### YOUR GOAL:
Turn every line of the entries below into a numbered list, skipping blank lines and leaving the pictures out.
++++ RECORDS
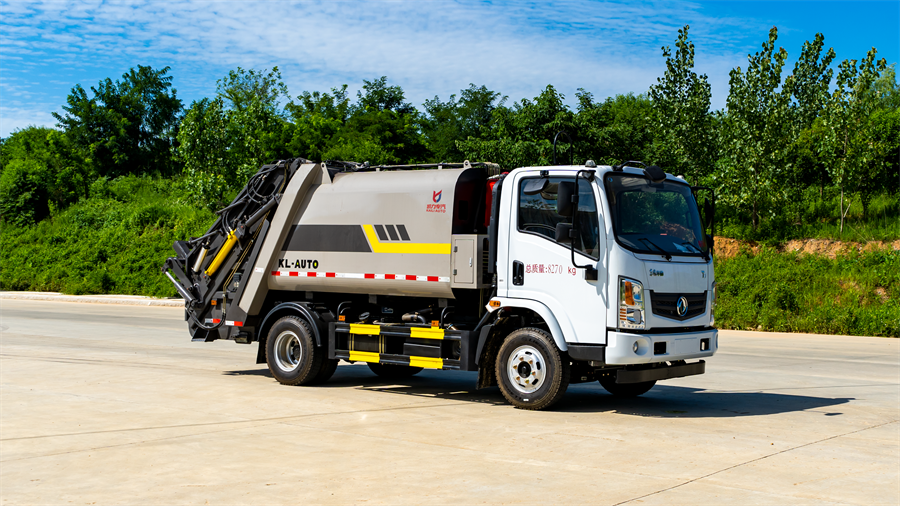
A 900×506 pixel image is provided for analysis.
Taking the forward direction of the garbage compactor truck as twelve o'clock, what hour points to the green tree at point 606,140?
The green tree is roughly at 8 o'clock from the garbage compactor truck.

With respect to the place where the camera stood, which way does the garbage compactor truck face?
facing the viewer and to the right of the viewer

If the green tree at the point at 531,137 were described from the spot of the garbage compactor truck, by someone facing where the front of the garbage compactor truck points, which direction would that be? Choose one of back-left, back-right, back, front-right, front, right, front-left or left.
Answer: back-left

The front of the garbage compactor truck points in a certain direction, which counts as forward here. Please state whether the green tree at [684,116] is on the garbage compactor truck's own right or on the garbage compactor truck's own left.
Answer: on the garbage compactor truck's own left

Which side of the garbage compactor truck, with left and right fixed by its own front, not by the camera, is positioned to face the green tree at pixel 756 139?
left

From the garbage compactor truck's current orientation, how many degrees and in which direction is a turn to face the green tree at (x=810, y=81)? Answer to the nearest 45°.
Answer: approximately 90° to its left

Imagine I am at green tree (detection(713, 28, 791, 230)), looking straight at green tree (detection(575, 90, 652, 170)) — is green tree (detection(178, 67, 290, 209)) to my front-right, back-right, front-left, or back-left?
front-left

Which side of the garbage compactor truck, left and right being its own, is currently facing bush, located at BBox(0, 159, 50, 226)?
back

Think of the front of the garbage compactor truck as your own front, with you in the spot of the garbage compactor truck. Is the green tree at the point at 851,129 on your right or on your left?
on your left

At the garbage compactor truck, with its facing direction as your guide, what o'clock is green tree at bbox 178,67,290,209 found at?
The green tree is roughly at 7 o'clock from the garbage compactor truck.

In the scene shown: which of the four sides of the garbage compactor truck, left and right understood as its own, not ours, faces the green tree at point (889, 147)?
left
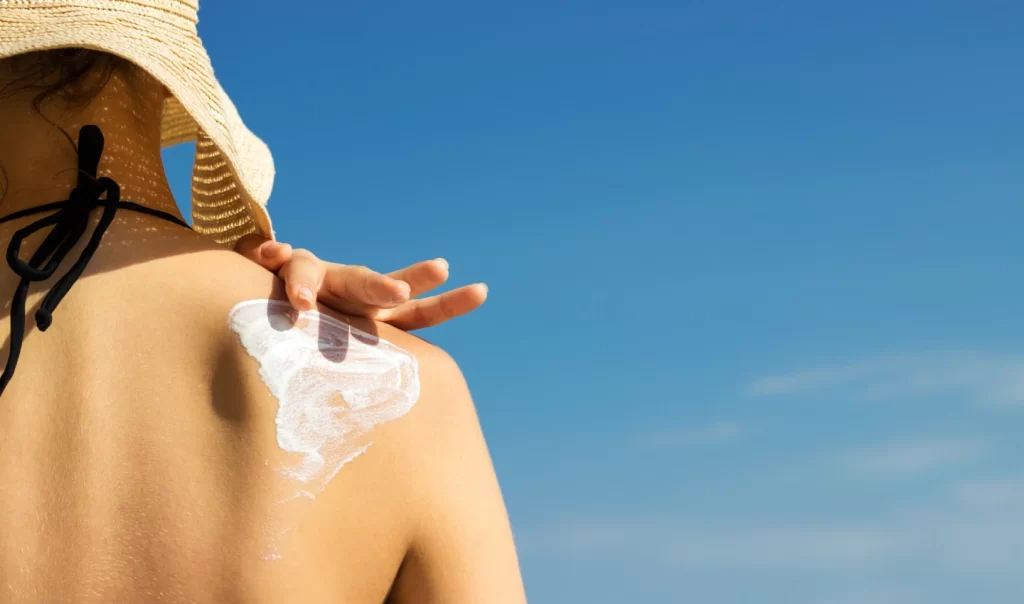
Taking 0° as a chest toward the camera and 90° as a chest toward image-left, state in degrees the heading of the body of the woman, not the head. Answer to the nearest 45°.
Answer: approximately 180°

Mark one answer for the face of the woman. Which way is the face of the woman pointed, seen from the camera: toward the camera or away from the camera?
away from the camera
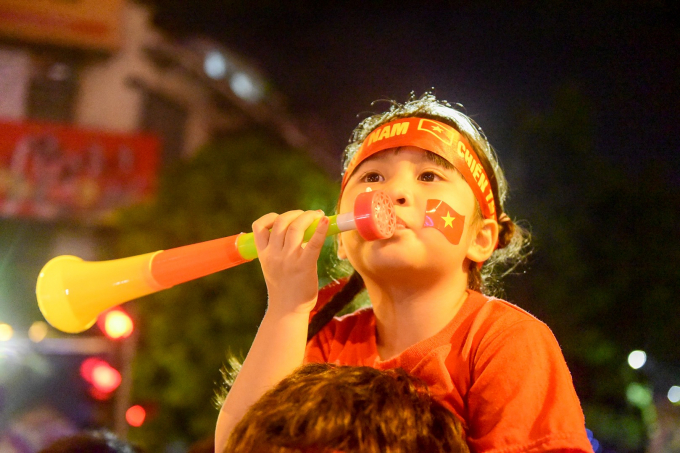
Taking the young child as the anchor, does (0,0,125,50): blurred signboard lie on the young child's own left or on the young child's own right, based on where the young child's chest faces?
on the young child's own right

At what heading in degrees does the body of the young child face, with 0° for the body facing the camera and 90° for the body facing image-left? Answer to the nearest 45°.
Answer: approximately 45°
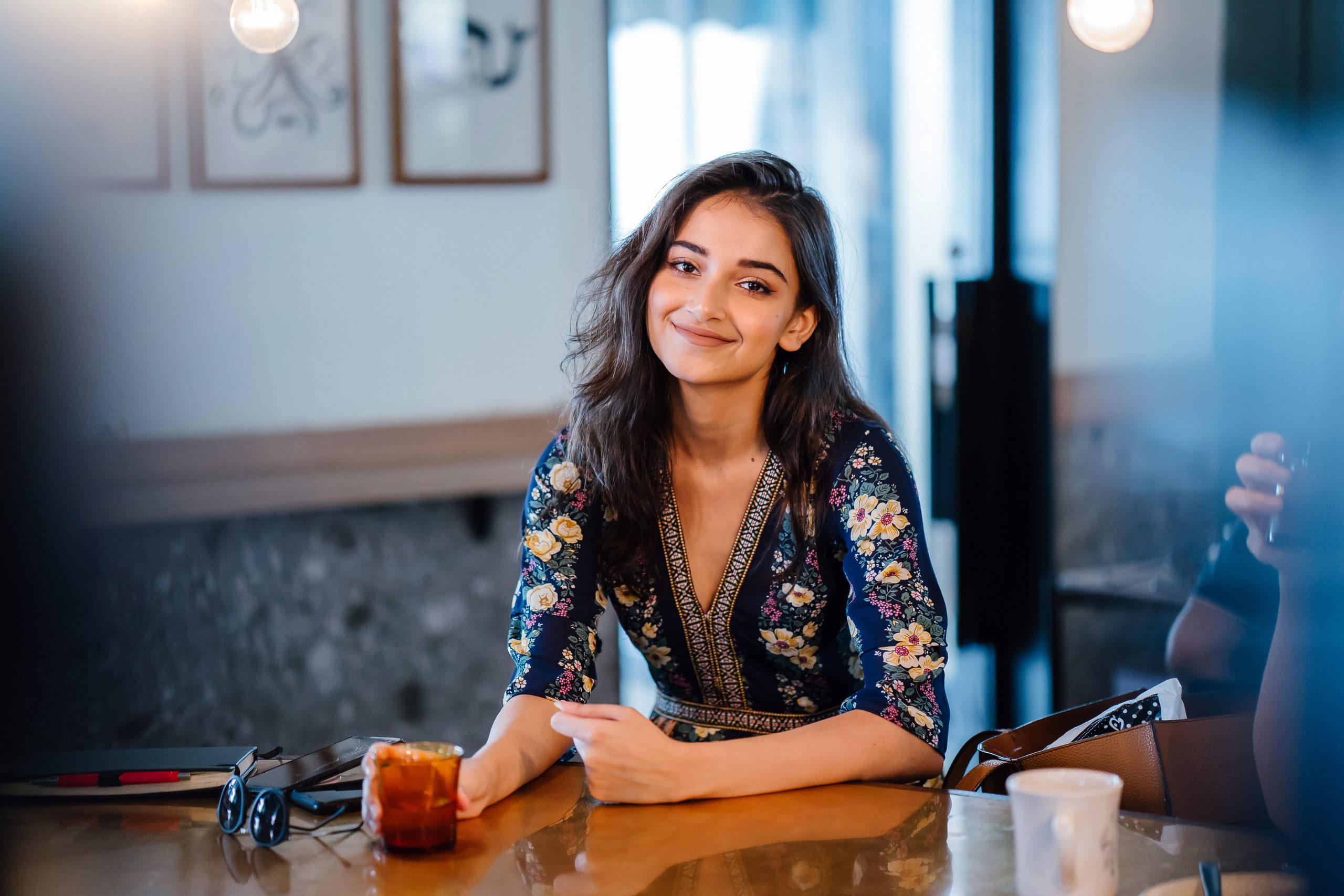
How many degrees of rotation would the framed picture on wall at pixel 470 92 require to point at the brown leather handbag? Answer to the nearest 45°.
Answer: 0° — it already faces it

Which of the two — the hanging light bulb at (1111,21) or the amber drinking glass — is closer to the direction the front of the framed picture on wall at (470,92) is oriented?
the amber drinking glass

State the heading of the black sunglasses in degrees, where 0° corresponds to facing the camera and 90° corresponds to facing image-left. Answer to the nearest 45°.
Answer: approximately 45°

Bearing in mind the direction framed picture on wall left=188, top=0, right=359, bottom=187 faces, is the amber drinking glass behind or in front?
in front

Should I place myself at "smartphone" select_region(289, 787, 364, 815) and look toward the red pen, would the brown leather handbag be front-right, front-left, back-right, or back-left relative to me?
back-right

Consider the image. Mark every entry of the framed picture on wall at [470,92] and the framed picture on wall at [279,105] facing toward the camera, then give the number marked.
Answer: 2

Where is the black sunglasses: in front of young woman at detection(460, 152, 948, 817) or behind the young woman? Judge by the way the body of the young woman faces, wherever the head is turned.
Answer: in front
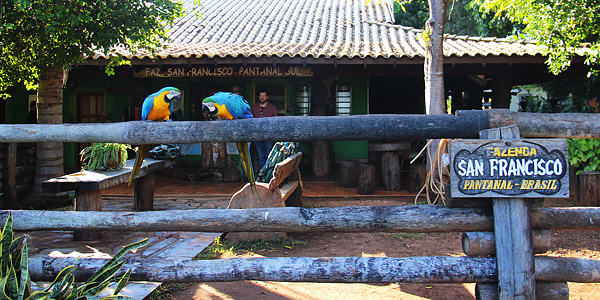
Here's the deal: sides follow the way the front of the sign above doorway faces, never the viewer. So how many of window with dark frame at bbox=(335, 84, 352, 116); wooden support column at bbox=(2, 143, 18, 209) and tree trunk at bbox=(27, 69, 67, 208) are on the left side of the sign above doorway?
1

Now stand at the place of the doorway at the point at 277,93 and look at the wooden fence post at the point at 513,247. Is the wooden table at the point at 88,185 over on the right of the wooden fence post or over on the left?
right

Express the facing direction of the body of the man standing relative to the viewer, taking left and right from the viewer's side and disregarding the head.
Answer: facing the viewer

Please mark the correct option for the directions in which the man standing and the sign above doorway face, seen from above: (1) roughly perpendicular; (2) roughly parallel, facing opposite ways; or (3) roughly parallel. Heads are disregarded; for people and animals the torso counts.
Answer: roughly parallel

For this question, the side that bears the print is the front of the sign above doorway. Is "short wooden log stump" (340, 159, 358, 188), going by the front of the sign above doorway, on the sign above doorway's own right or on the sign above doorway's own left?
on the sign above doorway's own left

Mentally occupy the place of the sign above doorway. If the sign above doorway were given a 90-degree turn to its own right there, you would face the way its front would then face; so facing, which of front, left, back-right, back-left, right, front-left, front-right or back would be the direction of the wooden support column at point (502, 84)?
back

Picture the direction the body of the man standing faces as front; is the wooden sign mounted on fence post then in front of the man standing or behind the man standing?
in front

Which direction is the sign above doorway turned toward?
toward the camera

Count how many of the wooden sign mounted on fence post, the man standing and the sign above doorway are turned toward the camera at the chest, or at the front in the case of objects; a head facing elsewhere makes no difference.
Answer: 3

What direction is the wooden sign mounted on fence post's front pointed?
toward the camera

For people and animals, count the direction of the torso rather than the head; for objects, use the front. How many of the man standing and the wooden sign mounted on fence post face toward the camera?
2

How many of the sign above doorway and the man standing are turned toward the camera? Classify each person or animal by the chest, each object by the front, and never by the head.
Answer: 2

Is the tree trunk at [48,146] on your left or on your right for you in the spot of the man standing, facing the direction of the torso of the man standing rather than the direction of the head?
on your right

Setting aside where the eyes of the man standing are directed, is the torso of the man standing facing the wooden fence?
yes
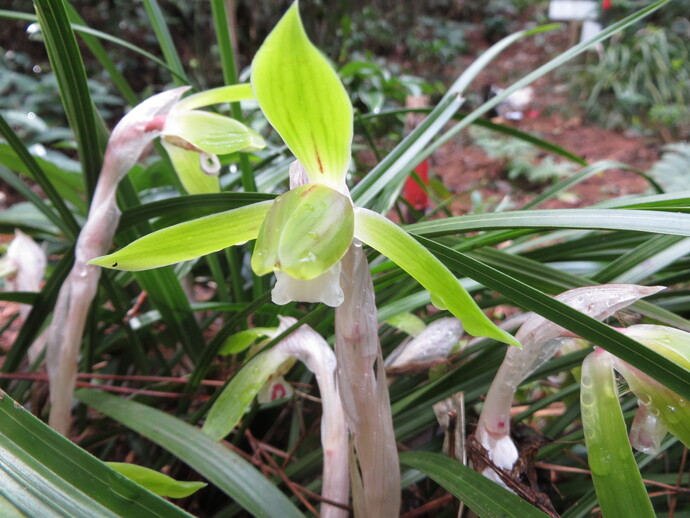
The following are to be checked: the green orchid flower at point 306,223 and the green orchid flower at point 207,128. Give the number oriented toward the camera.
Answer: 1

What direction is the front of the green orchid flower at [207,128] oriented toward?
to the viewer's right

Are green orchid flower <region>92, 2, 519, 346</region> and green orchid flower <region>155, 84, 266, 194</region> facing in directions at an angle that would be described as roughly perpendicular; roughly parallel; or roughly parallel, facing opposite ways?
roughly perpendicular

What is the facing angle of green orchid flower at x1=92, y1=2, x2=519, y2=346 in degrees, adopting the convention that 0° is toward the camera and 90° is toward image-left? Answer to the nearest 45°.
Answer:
++++++++
### PROBLEM SOLUTION:
1. A 900×506 pixel image is provided for analysis.
2. Taking the forward direction of the garbage compactor truck as twelve o'clock, what hour points to the green tree at point 606,140?
3. The green tree is roughly at 8 o'clock from the garbage compactor truck.
4. With respect to the place where the camera stood, which way does the garbage compactor truck face?
5. facing the viewer and to the right of the viewer
6. If the green tree at the point at 531,137 were described from the spot of the garbage compactor truck, by someone facing where the front of the garbage compactor truck points, which direction would that be? Choose one of back-left, back-right, back, front-right, front, right, front-left or left.
7. Answer: back-left
8. The front of the garbage compactor truck points in a certain direction, which counts as forward here. Please state whether the green tree at [684,116] is on the garbage compactor truck's own right or on the garbage compactor truck's own left.
9. Answer: on the garbage compactor truck's own left
10. Which side of the garbage compactor truck, with left and right fixed by its own front, not by the camera, is positioned to face the green tree at pixel 756 139?
11. left
12. From the garbage compactor truck's current orientation, how many degrees and in which direction is a turn to face the green tree at (x=810, y=81)? Answer to the nearest 45°.
13. Answer: approximately 90° to its left
14. Imagine I am at green tree (detection(713, 28, 791, 230)), looking straight at green tree (detection(575, 90, 652, 170)) — is green tree (detection(178, 67, 290, 209)) to my front-right, back-right, front-left, or back-left?
15. front-left
16. Which side of the garbage compactor truck, left and right being its own, is currently facing bush, located at BBox(0, 159, 50, 226)?
17. back
18. Think of the front of the garbage compactor truck as your own front, with you in the spot of the garbage compactor truck. Is the green tree at the point at 851,129 on your right or on your left?
19. on your left
20. At the garbage compactor truck, with its facing direction as your guide, what o'clock is green tree at bbox 178,67,290,209 found at?
21. The green tree is roughly at 7 o'clock from the garbage compactor truck.
22. In the scene shown: which of the four sides of the garbage compactor truck, left and right understood as its own, not ours, faces the green tree at point (889, 147)?
23. left
24. Taking 0° as a chest toward the camera and 90° as a chest toward image-left, state in degrees the heading of the body of the woman, not the head. Answer to the nearest 45°.
25. Answer: approximately 180°
26. Mark one answer for the face of the woman. Which way is the face of the woman pointed, seen from the camera: toward the camera or away from the camera?
27. away from the camera
28. Taking the young child as the anchor, does (0,0,125,50): blurred signboard lie on the young child's own left or on the young child's own right, based on where the young child's chest faces?
29. on the young child's own right
30. At what heading in degrees does the body of the young child face, with 0° for the body facing the camera and 90° for the body facing image-left? Answer to the nearest 45°.
31. Answer: approximately 45°
32. How many degrees of rotation would the framed picture on wall at pixel 470 92 require to point at the brown leather handbag? Answer to the nearest 45°.
33. Answer: 0° — it already faces it
34. Which of the two — the hanging light bulb at (1111,21) or the amber drinking glass — is closer to the direction the front of the framed picture on wall at (470,92) is oriented?
35. the amber drinking glass
36. State the heading of the black sunglasses in degrees, where 0° corresponds to facing the camera and 90° corresponds to facing image-left. Answer to the nearest 45°.
37. Answer: approximately 45°
38. Bearing in mind the direction framed picture on wall left=188, top=0, right=359, bottom=187 faces, is the amber drinking glass behind or in front?
39. in front
40. Should I place myself at "smartphone" select_region(289, 787, 364, 815) and look toward the red pen, would the brown leather handbag be front-right, front-left, back-right, or back-left relative to me?
41. back-right
42. Consider the image. Mark every entry of the framed picture on wall at [470,92] and the framed picture on wall at [279,105] facing toward the camera, then give the number marked.
43. Answer: 2
44. Where is the black sunglasses: in front of young woman at detection(460, 152, 948, 817) or behind the young woman? Judge by the way the body of the young woman faces, wherever the head is turned.
45. Answer: in front
46. Here's the deal: sides follow the way the front of the sign above doorway faces, never the viewer. So how many of window with dark frame at bbox=(335, 84, 352, 116); wooden support column at bbox=(2, 143, 18, 209) and tree trunk at bbox=(27, 69, 67, 208) are on the left side of the sign above doorway?
47. 1
48. Now stand at the place of the doorway at the point at 277,93 and look at the wooden fence post at the point at 513,247. Is the wooden table at the point at 88,185 over on the right of the wooden fence post or over on the left?
49. right
50. Express the facing direction of the body of the man standing relative to the viewer, taking left and right from the viewer's side and disregarding the head.
51. Answer: facing the viewer
52. Please mark the correct option for the directions in which the man standing and the sign above doorway face, seen from above: (1) roughly perpendicular; (2) roughly parallel, facing opposite ways; or (3) roughly parallel. Heads are disregarded; for people and animals the torso counts.
53. Answer: roughly parallel
54. For this question, the side that bears the print is the front of the sign above doorway. Is "short wooden log stump" (340, 159, 358, 188), going by the front of the sign above doorway, on the sign above doorway's own right or on the sign above doorway's own left?
55. on the sign above doorway's own left
56. Mentally occupy the place of the sign above doorway. If the sign above doorway were given a 90-degree turn to its own right there, you would face the way its front would then face; so facing, which of front, left, back-right, back-left, right, front-left, front-right or back would be the direction of the wooden support column at point (502, 84)?
57. back
58. Picture the direction the body of the man standing faces as front; is the wooden sign mounted on fence post then in front of the man standing or behind the man standing?
59. in front
60. Which direction is the sign above doorway turned toward?
61. toward the camera
62. Count how many of the wooden sign mounted on fence post, the man standing and the sign above doorway are turned toward the camera at the chest, or at the front in the case of objects; a head facing elsewhere makes no difference.
63. Answer: 3
64. What direction is the wooden sign mounted on fence post's front pointed?
65. toward the camera
66. For people and animals, count the direction of the torso rather than the head; for objects, use the front. How many of the man standing and the wooden sign mounted on fence post face toward the camera?
67. 2
68. How many of the sign above doorway and the man standing are turned toward the camera? Classify each person or animal by the chest, each object by the front, and never by the head.
69. Answer: 2
70. Is the tree trunk at [48,146] on your left or on your right for you in the spot of the man standing, facing the direction of the torso of the man standing rather than the direction of the head?
71. on your right
72. Setting aside where the eyes of the man standing are directed, is the torso of the man standing facing the wooden fence?
73. yes
74. The following are to be checked: the green orchid flower at point 306,223 and the green orchid flower at point 207,128. Give the number oriented toward the camera.
75. Answer: 1
76. What direction is the front of the green orchid flower at [207,128] oriented toward?
77. to the viewer's right
78. Are green orchid flower <region>92, 2, 519, 346</region> and green orchid flower <region>155, 84, 266, 194</region> facing in directions at an angle that would be described as roughly perpendicular; roughly parallel; or roughly parallel, facing opposite ways?
79. roughly perpendicular
80. What is the facing angle of green orchid flower at x1=92, y1=2, x2=519, y2=346 in degrees, adopting the convention that 0° is toward the camera and 90° is toward image-left? Answer to the nearest 45°.
81. Answer:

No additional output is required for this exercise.